Published at December 12, 2014 by administrator.

Car accidents give rise to the issue of who legally is at fault, which can lead to arguments over who is legally responsible for the damages and injuries sustained as a result of the car accident. There are a number of factors that come into consideration when considering fault liability following a car accident.

Duty of Care

In order for a person to be found at fault as a result of an automobile accident, there must exist a duty of care. For example, a driver of an automobile on a public roadway owes a duty to exercise reasonable care for the welfare of others when operating a motor vehicle. On the other hand, a passenger in a motor vehicle has a lesser duty of care. In the case of a passenger, his or her duty of care focuses on not distracting the driver or otherwise hampering the ability of the driver to safely operate the vehicle.

Breach of Duty

A demonstration must be made that a driver deviated from his or her duty of care, or breached that duty, in order to be deemed responsible for damages or injuries stemming from an accident. For example, a driver breaches his or her duty of care if he or she operates a motor vehicle while intoxicated.

Proximate Cause

The breach of duty by the driver must be what legally is known as the proximate cause of the accident and thus the damages and injuries. In other words, the breach of duty must be the actual cause of the accident, damages and injuries. For example, if a dam broke causing flood waters to suddenly rush down a roadway causing one vehicle to collide with another, the proximate cause is the broken dam. Based on this specific set of facts, neither driver would be legally responsible for the accident, damages or injuries.

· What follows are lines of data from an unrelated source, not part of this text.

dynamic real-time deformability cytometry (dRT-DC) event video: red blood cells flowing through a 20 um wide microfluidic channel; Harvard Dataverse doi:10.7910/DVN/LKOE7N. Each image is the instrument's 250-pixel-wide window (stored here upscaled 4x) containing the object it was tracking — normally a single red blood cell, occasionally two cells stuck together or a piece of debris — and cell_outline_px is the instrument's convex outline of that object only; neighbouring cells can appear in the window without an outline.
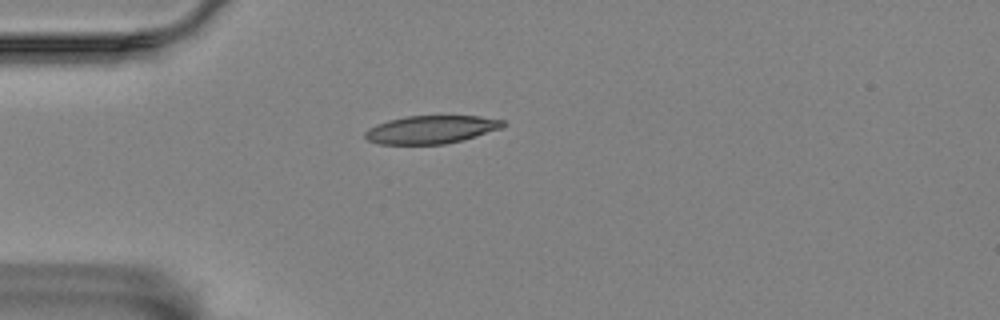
{"species": "Egyptian fruit bat (a non-hibernating species)", "species_latin": "Rousettus aegyptiacus", "temperature_condition": "room temperature", "stored_images_in_passage": 43, "camera_frame_rate_fps": 3000, "um_per_image_px": 0.085, "animal": {"sex": "female"}, "frame": {"image": 1, "passage_image": 1, "time_ms": 0.0, "image_size_px": [1000, 320], "cell_outline_px": [[508, 124], [504, 128], [476, 136], [444, 144], [380, 144], [368, 140], [364, 136], [364, 132], [368, 128], [376, 124], [388, 120], [404, 116], [480, 116], [504, 120]], "centroid_in_image_um": [36.67, 11.0], "position_along_channel_um": 48.3, "area_um2": 22.66}}
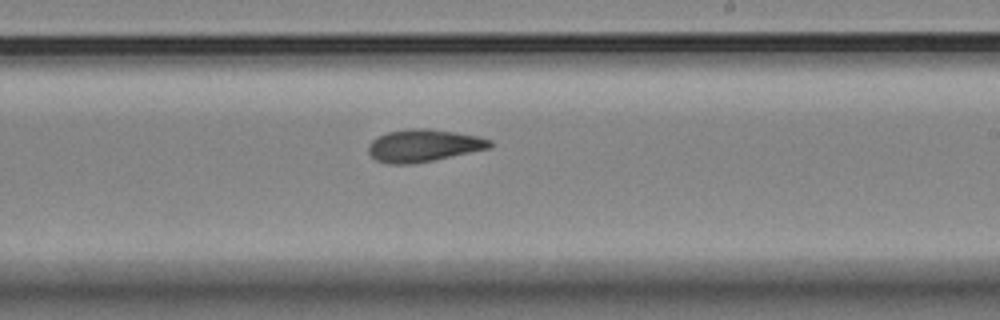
{"frame": {"image": 2, "passage_image": 20, "time_ms": 6.333, "image_size_px": [1000, 320], "cell_outline_px": [[492, 148], [412, 164], [388, 164], [376, 160], [368, 152], [368, 144], [376, 136], [388, 132], [408, 128], [428, 128], [476, 136], [492, 140]], "centroid_in_image_um": [35.97, 12.37], "position_along_channel_um": 253.0, "area_um2": 22.95}}
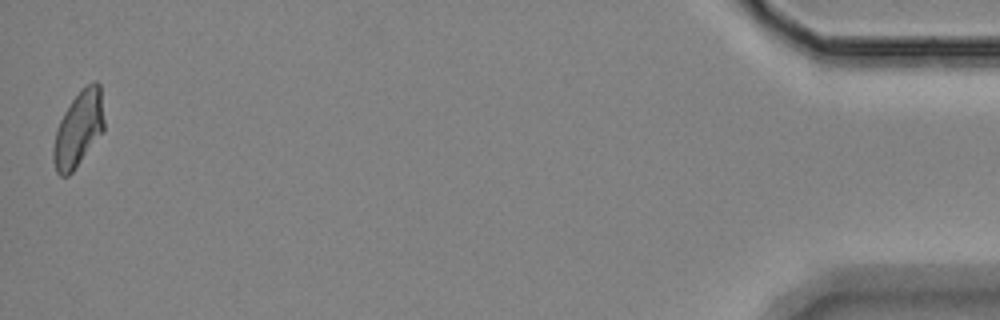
{"frame": {"image": 3, "passage_image": 43, "time_ms": 14.0, "image_size_px": [1000, 320], "cell_outline_px": [[104, 132], [72, 172], [68, 176], [60, 176], [56, 172], [52, 160], [52, 152], [56, 132], [60, 120], [64, 112], [72, 100], [92, 80], [96, 80], [100, 84], [104, 120]], "centroid_in_image_um": [6.68, 10.99], "position_along_channel_um": 428.5, "area_um2": 22.31}, "authors_computed_cell_mechanics": {"area_um2": 22.5998, "velocity_mm_per_s": 3.4407, "shape_relaxation_time_tau1_ms": 7.1704, "shape_relaxation_time_tau2_ms": 4.8315, "deformation_change_tau1": 0.1494, "deformation_change_tau2": 0.1186}}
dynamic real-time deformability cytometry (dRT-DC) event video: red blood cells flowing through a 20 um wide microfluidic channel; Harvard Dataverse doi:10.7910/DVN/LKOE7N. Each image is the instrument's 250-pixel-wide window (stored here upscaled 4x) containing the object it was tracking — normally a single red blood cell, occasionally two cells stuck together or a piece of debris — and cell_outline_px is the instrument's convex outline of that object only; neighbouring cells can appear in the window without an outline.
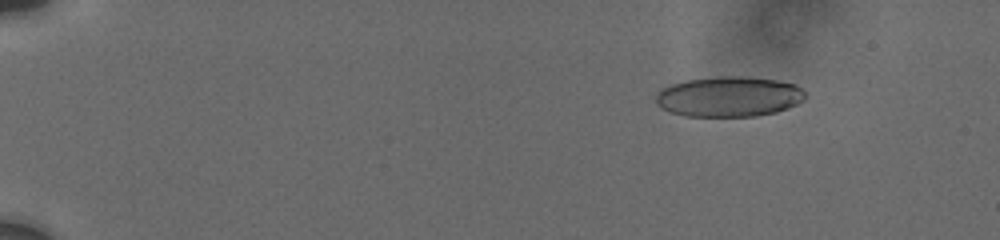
{"species": "human", "species_latin": "Homo sapiens", "temperature_condition": "cold", "stored_images_in_passage": 10, "camera_frame_rate_fps": 3000, "um_per_image_px": 0.085, "donor": {"sex": "male"}, "frame": {"image": 1, "passage_image": 4, "time_ms": 2.667, "image_size_px": [1000, 240], "cell_outline_px": [[808, 96], [804, 100], [788, 108], [776, 112], [756, 116], [684, 116], [660, 108], [656, 104], [656, 96], [660, 88], [684, 80], [716, 76], [748, 76], [776, 80], [792, 84], [800, 88]], "centroid_in_image_um": [61.94, 8.21], "position_along_channel_um": 23.1, "area_um2": 35.32}}
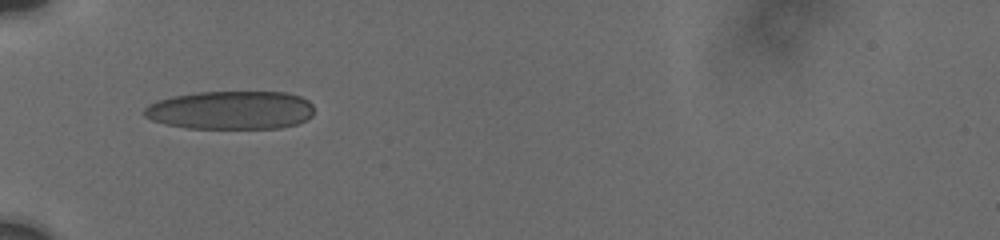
{"frame": {"image": 2, "passage_image": 9, "time_ms": 7.0, "image_size_px": [1000, 240], "cell_outline_px": [[312, 116], [296, 124], [280, 128], [188, 128], [164, 124], [152, 120], [144, 116], [144, 108], [148, 104], [172, 96], [196, 92], [288, 92], [300, 96], [308, 100], [312, 104]], "centroid_in_image_um": [19.61, 9.36], "position_along_channel_um": 65.4, "area_um2": 38.15}}
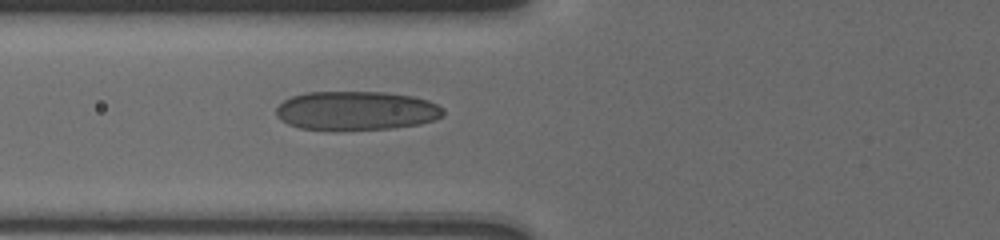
{"frame": {"image": 3, "passage_image": 10, "time_ms": 8.0, "image_size_px": [1000, 240], "cell_outline_px": [[444, 116], [420, 124], [392, 128], [336, 132], [300, 128], [288, 124], [280, 120], [276, 116], [276, 108], [284, 100], [292, 96], [304, 92], [384, 92], [412, 96], [428, 100], [444, 108]], "centroid_in_image_um": [30.25, 9.43], "position_along_channel_um": 95.5, "area_um2": 38.73}}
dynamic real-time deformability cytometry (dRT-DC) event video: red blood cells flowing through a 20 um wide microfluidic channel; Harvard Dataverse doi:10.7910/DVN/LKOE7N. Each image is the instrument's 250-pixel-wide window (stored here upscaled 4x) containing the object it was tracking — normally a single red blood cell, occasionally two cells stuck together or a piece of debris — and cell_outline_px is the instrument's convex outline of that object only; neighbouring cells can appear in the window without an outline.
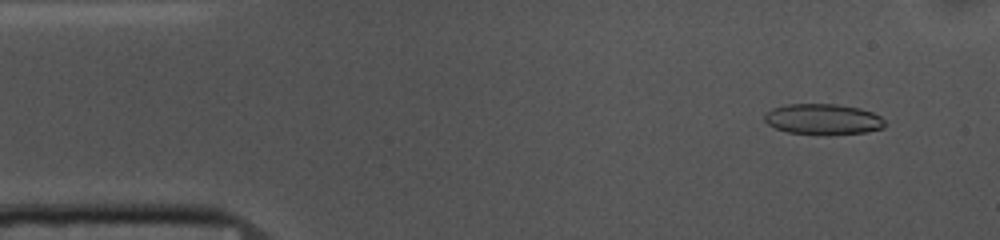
{"species": "common noctule bat (a hibernating species)", "species_latin": "Nyctalus noctula", "temperature_condition": "cold", "stored_images_in_passage": 52, "camera_frame_rate_fps": 3000, "um_per_image_px": 0.085, "animal": {"sex": "female", "body_mass_g": 10.0, "forearm_length_mm": 53.1}, "frame": {"image": 1, "passage_image": 4, "time_ms": 1.0, "image_size_px": [1000, 240], "cell_outline_px": [[884, 128], [864, 132], [820, 136], [788, 132], [776, 128], [768, 124], [764, 120], [764, 116], [772, 108], [788, 104], [836, 104], [860, 108], [872, 112], [880, 116], [884, 120]], "centroid_in_image_um": [69.96, 10.15], "position_along_channel_um": 15.0, "area_um2": 21.73}}
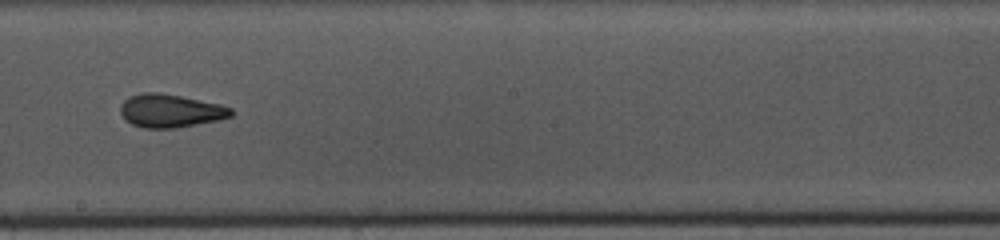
{"frame": {"image": 2, "passage_image": 28, "time_ms": 9.0, "image_size_px": [1000, 240], "cell_outline_px": [[232, 116], [220, 120], [176, 128], [144, 128], [132, 124], [124, 120], [120, 112], [120, 104], [128, 96], [140, 92], [156, 92], [180, 96], [220, 104], [232, 108]], "centroid_in_image_um": [14.45, 9.42], "position_along_channel_um": 233.7, "area_um2": 21.62}}
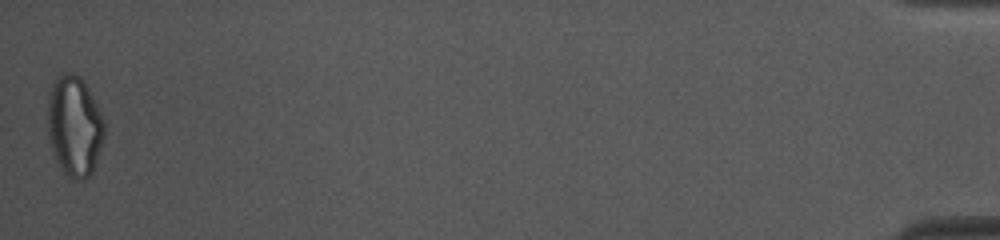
{"frame": {"image": 3, "passage_image": 52, "time_ms": 17.0, "image_size_px": [1000, 240], "cell_outline_px": [[104, 136], [92, 172], [84, 180], [76, 180], [68, 176], [60, 168], [52, 152], [48, 136], [48, 92], [56, 76], [60, 72], [72, 72], [80, 76], [84, 80], [104, 120]], "centroid_in_image_um": [6.3, 10.68], "position_along_channel_um": 428.9, "area_um2": 33.35}, "authors_computed_cell_mechanics": {"area_um2": 21.7617, "velocity_mm_per_s": 3.719, "shape_relaxation_time_tau1_ms": 7.0246, "shape_relaxation_time_tau2_ms": 2.2139, "deformation_change_tau1": 0.1703, "deformation_change_tau2": 0.0901}}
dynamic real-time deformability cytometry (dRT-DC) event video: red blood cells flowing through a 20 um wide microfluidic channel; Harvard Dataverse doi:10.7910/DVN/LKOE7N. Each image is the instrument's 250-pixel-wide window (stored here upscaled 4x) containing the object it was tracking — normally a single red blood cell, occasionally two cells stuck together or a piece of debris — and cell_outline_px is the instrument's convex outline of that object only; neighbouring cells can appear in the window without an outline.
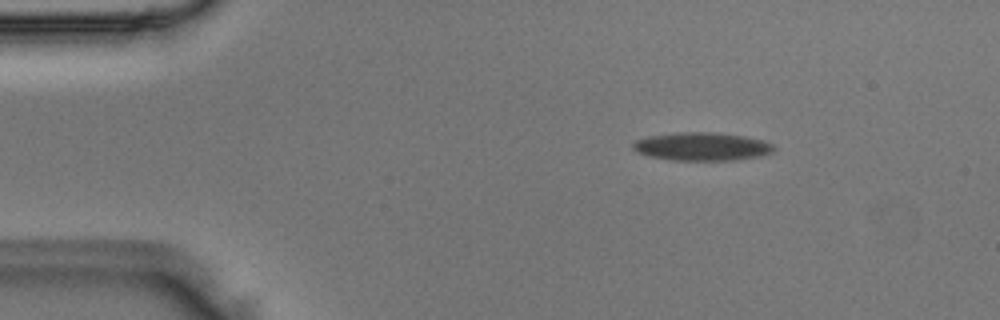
{"species": "Egyptian fruit bat (a non-hibernating species)", "species_latin": "Rousettus aegyptiacus", "temperature_condition": "room temperature", "stored_images_in_passage": 51, "camera_frame_rate_fps": 3000, "um_per_image_px": 0.085, "animal": {"sex": "male"}, "frame": {"image": 1, "passage_image": 7, "time_ms": 2.0, "image_size_px": [1000, 320], "cell_outline_px": [[776, 148], [772, 152], [760, 156], [736, 160], [672, 160], [648, 156], [636, 152], [632, 148], [632, 144], [636, 140], [648, 136], [680, 132], [712, 132], [744, 136], [760, 140], [772, 144]], "centroid_in_image_um": [59.63, 12.46], "position_along_channel_um": 25.4, "area_um2": 23.12}}
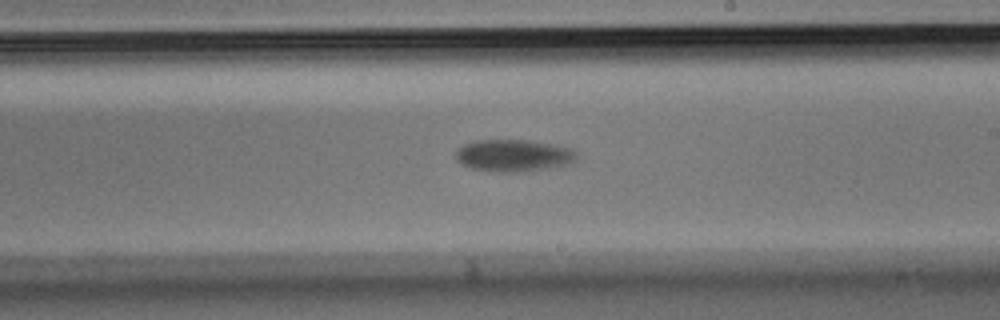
{"frame": {"image": 2, "passage_image": 29, "time_ms": 9.333, "image_size_px": [1000, 320], "cell_outline_px": [[576, 160], [564, 164], [516, 172], [500, 172], [472, 168], [456, 160], [456, 148], [464, 144], [476, 140], [528, 140], [572, 148], [576, 152]], "centroid_in_image_um": [43.59, 13.19], "position_along_channel_um": 245.4, "area_um2": 22.08}}
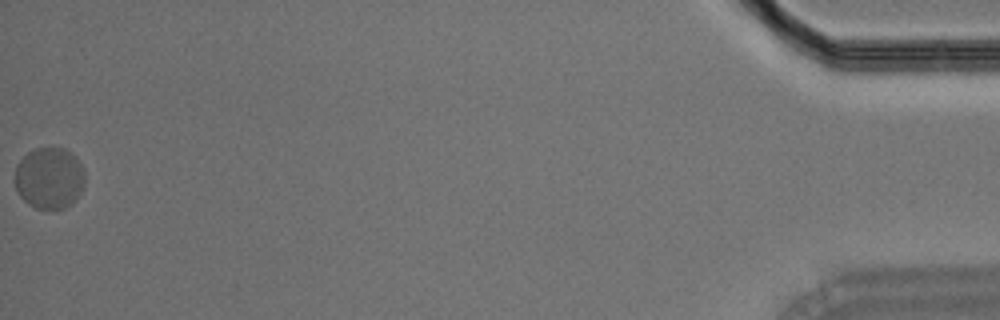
{"frame": {"image": 3, "passage_image": 51, "time_ms": 16.667, "image_size_px": [1000, 320], "cell_outline_px": [[84, 188], [72, 204], [64, 208], [36, 208], [28, 204], [20, 196], [16, 188], [16, 164], [28, 152], [36, 148], [48, 144], [64, 148], [76, 156], [84, 168]], "centroid_in_image_um": [4.22, 15.09], "position_along_channel_um": 431.0, "area_um2": 25.55}}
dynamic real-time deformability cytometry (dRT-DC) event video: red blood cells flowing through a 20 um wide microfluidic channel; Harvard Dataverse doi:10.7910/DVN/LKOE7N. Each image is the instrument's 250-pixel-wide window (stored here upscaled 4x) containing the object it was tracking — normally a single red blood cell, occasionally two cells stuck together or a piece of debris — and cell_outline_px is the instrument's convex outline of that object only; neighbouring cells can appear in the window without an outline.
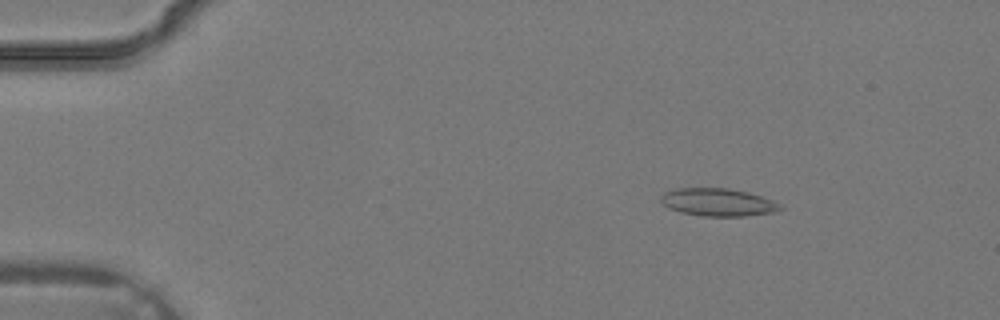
{"species": "common noctule bat (a hibernating species)", "species_latin": "Nyctalus noctula", "temperature_condition": "warm", "stored_images_in_passage": 33, "camera_frame_rate_fps": 3000, "um_per_image_px": 0.085, "animal": {"sex": "male", "body_mass_g": 19.2, "forearm_length_mm": 51.8}, "frame": {"image": 1, "passage_image": 2, "time_ms": 0.333, "image_size_px": [1000, 320], "cell_outline_px": [[784, 208], [776, 212], [744, 216], [700, 216], [680, 212], [668, 208], [660, 204], [660, 196], [664, 192], [676, 188], [728, 188], [748, 192], [772, 200], [780, 204]], "centroid_in_image_um": [60.99, 17.19], "position_along_channel_um": 24.0, "area_um2": 19.54}}
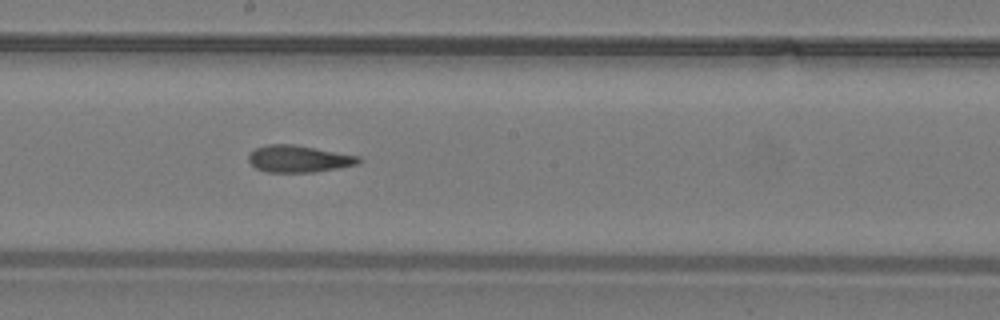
{"frame": {"image": 2, "passage_image": 17, "time_ms": 5.333, "image_size_px": [1000, 320], "cell_outline_px": [[364, 160], [356, 164], [316, 172], [268, 172], [256, 168], [248, 160], [248, 156], [256, 148], [268, 144], [292, 144], [360, 156]], "centroid_in_image_um": [25.4, 13.5], "position_along_channel_um": 222.8, "area_um2": 17.11}}
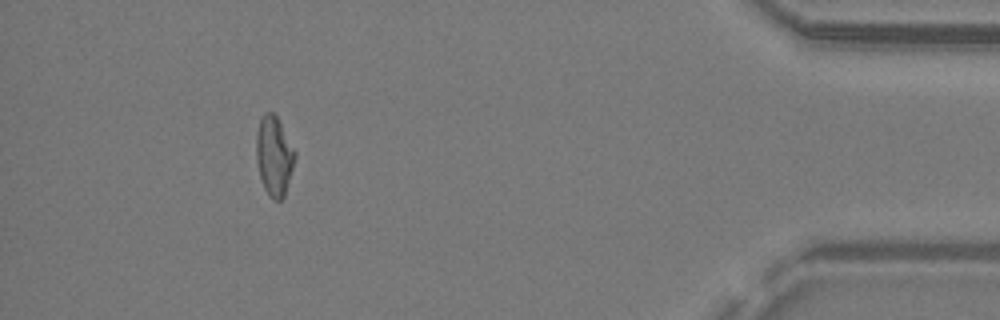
{"frame": {"image": 3, "passage_image": 30, "time_ms": 9.667, "image_size_px": [1000, 320], "cell_outline_px": [[296, 156], [284, 196], [280, 200], [272, 200], [268, 196], [264, 188], [260, 176], [256, 160], [256, 132], [260, 120], [264, 112], [272, 112], [276, 116], [296, 152]], "centroid_in_image_um": [23.28, 13.26], "position_along_channel_um": 411.9, "area_um2": 17.8}}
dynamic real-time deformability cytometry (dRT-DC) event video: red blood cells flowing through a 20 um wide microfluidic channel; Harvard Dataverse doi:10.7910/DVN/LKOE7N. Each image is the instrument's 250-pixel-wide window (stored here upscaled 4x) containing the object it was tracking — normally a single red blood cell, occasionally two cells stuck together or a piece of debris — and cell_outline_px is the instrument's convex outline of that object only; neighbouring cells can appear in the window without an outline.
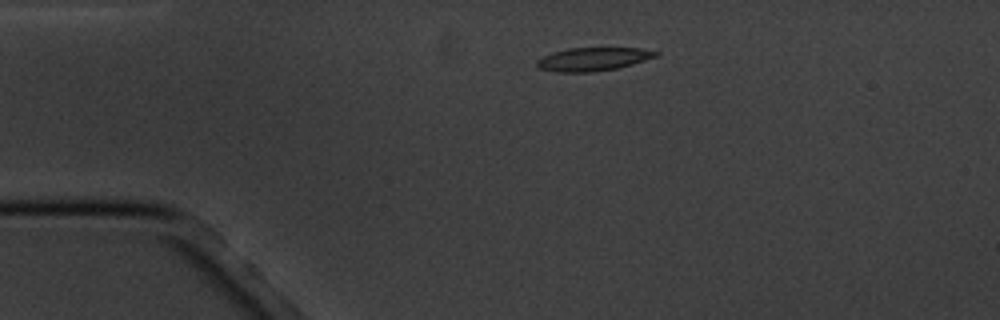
{"species": "common noctule bat (a hibernating species)", "species_latin": "Nyctalus noctula", "temperature_condition": "cold", "stored_images_in_passage": 4, "camera_frame_rate_fps": 3000, "um_per_image_px": 0.085, "animal": {"sex": "male", "body_mass_g": 20.1, "forearm_length_mm": 53.5}, "frame": {"image": 1, "passage_image": 2, "time_ms": 2.0, "image_size_px": [1000, 320], "cell_outline_px": [[660, 52], [656, 56], [632, 64], [616, 68], [592, 72], [556, 72], [540, 68], [536, 64], [536, 60], [552, 52], [568, 48], [640, 48]], "centroid_in_image_um": [50.38, 5.02], "position_along_channel_um": 34.6, "area_um2": 16.01}}
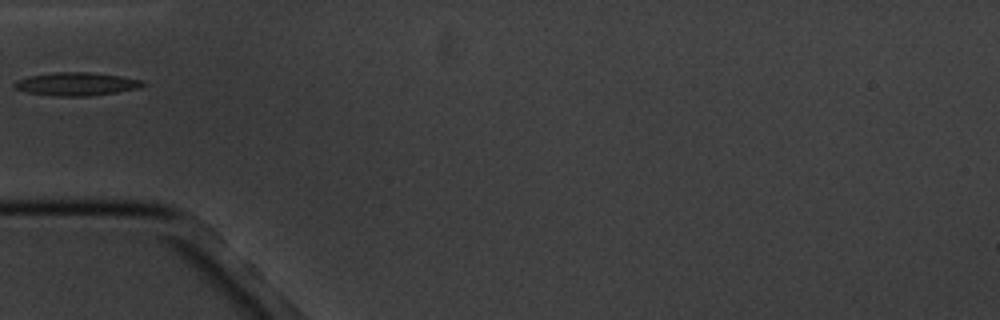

Actual Damages and Injuries

Finally, a driver of a motor vehicle is responsible for provable and not speculative damages following a collision. If the other driver suffers a broken leg because of the other driver, that represents actual damage or injury. On the other hand, lacking any medical evidence in support, a person cannot make a claim that he or she might have some sort of leg problem at some distant future date because of the collision.